March 18, 2021 | , | No Comments

 

MOUNTAIN WORDS LITERARY FESTIVAL
ANNOUNCES HUGE EXPANSION OF THEIR INAUGURAL “WRITER IN RESIDENCE” PROGRAM

FIRST COHORT EXPANDED TO INCLUDE FOUR DIVERSE, POWERFUL LITERARY VOICES

 

Crested Butte, CO (March 6) –  When Brooke MacMillian, Director of Literary Arts and Lectures at The Crested Butte Center for the Arts in Crested Butte, Colorado, first conceived of a “Writer In Residence” program, she had a modest but exciting vision.

“Initially, we thought it would be great to have a single writer join us in Crested Butte for four weeks, working on their writing and being inspired by our stunning natural beauty. You know, start small,” said MacMillan. “Then we were flooded with applications from truly brilliant writers, in all genres and from places all across the world, and we just knew that one writer was not going to be enough.”

After looking at budgets, consulting the Literary Arts Advisory Council, Center staff decided to quadruple the number of available residencies, going from one writer to four. “We aren’t 100% sure, but our best guess is that this group represents one of the largest and most diverse gatherings of writers in residence ever for an inaugural residency program. We just can’t find another example of a first-year writer-in-residence program with this scope or ambition,” said Center Executive Director, Scott Palmer, “We are thrilled and very proud.”

The 2021 cohort includes writers and poets from a huge range of backgrounds and voices, including poet and novelist, Chris La Tray, novelist Chelsey Johnson, essayist Lee Anderson, and Adam Valen Levinson.

La Tray, a Métis writer, storyteller, and enrolled member of the Little Shell Tribe of Chippewa Indians, will focus his four week residency on completing a chapbook of poetry borne from a daily, writing ritual that spanned for over a year. His first book, One-Sentence Journal: Short Poems and Essays From the World At Large (2018, Riverfeet Press) won the 2018 Montana Book Award and a 2019 High Plains Book Award. His next book, Becoming Little Shell, will be published by Milkweed Editions in Spring 2022.
__________
**The problem**
Please repeat the festival announcement between "Crested Butte, CO (March" and "but exciting vision.", inclusive, swapping "modest" for "humble".

**Given data**
__________
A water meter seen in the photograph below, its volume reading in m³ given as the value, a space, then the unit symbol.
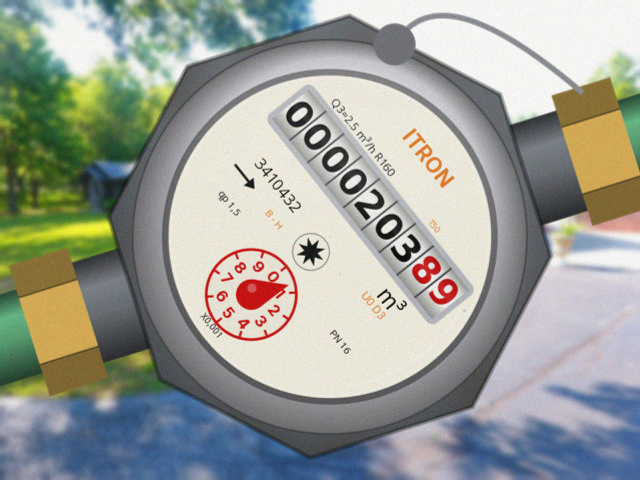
__________
**Answer**
Crested Butte, CO (March 6) –  When Brooke MacMillian, Director of Literary Arts and Lectures at The Crested Butte Center for the Arts in Crested Butte, Colorado, first conceived of a “Writer In Residence” program, she had a humble but exciting vision.